● **Source records**:
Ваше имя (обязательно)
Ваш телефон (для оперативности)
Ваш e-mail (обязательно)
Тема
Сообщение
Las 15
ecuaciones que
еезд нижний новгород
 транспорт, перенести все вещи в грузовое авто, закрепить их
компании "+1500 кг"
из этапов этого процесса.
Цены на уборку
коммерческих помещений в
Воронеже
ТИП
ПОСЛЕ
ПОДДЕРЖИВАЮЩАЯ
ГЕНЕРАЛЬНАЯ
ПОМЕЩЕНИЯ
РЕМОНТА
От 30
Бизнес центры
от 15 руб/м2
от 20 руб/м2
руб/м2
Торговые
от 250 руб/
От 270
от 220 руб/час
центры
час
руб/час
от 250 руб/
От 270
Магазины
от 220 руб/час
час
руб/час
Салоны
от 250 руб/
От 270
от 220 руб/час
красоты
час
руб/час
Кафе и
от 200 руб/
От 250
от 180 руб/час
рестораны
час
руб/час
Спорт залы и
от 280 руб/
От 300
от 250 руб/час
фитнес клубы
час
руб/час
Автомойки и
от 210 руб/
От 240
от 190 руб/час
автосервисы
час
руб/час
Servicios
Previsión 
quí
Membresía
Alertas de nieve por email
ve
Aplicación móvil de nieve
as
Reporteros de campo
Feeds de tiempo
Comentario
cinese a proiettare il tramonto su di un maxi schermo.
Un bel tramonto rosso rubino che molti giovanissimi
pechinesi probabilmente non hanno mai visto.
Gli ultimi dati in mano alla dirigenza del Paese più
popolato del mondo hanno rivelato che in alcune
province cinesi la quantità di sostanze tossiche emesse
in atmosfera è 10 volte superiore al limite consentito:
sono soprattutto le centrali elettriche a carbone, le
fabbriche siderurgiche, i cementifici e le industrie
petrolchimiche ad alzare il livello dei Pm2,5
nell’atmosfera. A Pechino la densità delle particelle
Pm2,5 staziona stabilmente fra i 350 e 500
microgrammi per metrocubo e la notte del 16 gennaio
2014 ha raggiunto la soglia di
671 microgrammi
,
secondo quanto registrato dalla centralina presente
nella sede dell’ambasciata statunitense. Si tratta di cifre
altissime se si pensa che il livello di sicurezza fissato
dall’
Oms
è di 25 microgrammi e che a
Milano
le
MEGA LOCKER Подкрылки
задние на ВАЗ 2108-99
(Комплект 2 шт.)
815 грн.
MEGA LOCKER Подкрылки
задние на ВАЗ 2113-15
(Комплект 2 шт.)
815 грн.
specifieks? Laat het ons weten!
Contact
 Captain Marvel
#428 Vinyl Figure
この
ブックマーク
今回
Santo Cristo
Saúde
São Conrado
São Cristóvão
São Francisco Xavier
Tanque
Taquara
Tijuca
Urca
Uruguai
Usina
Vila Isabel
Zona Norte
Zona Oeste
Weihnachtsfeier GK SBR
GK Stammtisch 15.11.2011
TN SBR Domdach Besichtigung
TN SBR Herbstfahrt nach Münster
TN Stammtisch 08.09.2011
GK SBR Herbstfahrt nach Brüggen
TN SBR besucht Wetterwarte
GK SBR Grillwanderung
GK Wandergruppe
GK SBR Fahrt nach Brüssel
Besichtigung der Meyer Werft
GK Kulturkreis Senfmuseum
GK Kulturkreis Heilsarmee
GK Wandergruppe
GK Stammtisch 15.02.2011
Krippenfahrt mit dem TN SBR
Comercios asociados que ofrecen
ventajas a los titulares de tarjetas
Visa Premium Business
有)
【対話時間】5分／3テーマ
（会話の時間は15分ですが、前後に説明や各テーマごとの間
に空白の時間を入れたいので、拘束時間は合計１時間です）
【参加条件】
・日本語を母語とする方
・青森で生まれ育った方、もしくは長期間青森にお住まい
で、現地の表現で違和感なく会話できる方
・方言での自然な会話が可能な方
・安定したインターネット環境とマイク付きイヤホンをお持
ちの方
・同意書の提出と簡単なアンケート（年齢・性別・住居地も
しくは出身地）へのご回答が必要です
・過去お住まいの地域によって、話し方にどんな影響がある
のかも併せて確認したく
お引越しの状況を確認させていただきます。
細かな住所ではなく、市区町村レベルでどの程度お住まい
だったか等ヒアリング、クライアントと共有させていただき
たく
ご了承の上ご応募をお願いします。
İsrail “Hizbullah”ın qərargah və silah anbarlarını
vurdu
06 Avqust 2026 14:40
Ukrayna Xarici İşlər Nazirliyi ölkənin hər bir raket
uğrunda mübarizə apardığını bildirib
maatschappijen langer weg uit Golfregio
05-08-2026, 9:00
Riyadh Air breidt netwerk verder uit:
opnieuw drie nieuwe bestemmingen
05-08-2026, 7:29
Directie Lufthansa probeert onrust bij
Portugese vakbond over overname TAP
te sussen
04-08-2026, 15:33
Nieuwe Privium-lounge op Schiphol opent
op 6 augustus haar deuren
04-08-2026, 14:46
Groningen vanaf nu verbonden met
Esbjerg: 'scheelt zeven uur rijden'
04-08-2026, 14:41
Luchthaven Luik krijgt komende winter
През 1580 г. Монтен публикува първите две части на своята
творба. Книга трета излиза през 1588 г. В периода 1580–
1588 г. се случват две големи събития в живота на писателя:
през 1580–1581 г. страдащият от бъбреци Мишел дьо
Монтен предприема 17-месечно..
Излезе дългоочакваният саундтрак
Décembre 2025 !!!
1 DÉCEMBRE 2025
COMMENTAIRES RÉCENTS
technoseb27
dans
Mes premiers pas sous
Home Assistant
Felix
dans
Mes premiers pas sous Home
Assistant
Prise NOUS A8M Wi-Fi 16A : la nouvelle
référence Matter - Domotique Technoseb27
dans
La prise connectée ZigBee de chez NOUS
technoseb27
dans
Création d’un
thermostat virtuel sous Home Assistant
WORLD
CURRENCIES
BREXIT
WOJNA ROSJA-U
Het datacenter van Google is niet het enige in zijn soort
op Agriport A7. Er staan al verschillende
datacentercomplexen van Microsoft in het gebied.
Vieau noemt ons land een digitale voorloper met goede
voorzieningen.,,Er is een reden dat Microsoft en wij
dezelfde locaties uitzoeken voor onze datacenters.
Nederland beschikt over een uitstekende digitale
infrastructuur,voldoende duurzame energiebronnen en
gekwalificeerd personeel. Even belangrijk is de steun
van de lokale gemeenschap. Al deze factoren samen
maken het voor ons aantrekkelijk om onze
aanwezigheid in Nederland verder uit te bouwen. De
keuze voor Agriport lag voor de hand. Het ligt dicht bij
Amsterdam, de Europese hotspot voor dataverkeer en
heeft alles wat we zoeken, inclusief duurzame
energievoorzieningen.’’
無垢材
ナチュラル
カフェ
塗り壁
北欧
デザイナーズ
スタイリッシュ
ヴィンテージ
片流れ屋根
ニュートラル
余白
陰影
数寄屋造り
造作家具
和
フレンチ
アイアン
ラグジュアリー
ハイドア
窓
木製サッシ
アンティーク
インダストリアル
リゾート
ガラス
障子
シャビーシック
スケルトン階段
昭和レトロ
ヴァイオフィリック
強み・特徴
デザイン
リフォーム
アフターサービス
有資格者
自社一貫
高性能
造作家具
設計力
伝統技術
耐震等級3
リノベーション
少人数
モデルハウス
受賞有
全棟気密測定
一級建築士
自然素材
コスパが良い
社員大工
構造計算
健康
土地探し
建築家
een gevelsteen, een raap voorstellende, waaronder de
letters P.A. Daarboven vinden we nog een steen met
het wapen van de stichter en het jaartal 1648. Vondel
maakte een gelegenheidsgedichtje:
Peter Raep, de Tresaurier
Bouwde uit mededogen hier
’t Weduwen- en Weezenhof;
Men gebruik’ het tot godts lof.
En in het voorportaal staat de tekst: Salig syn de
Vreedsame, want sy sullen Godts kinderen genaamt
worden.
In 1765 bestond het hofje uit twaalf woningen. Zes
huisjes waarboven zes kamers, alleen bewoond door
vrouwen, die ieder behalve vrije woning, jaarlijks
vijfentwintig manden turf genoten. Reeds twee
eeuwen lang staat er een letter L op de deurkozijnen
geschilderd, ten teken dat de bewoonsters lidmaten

● **Work required**: Starting with the first line of the records and going on through the line with "от 20 руб/м2", output those lines as a Markdown table with the columns Row and Line, giving each line its row number and skipping any blank lines.

● **Response to the task**:
| Row | Line |
|---|---|
| 1 | Ваше имя (обязательно) |
| 2 | Ваш телефон (для оперативности) |
| 3 | Ваш e-mail (обязательно) |
| 4 | Тема |
| 5 | Сообщение |
| 6 | Las 15 |
| 7 | ecuaciones que |
| 8 | еезд нижний новгород |
| 9 |  транспорт, перенести все вещи в грузовое авто, закрепить их |
| 10 | компании "+1500 кг" |
| 11 | из этапов этого процесса. |
| 12 | Цены на уборку |
| 13 | коммерческих помещений в |
| 14 | Воронеже |
| 15 | ТИП |
| 16 | ПОСЛЕ |
| 17 | ПОДДЕРЖИВАЮЩАЯ |
| 18 | ГЕНЕРАЛЬНАЯ |
| 19 | ПОМЕЩЕНИЯ |
| 20 | РЕМОНТА |
| 21 | От 30 |
| 22 | Бизнес центры |
| 23 | от 15 руб/м2 |
| 24 | от 20 руб/м2 |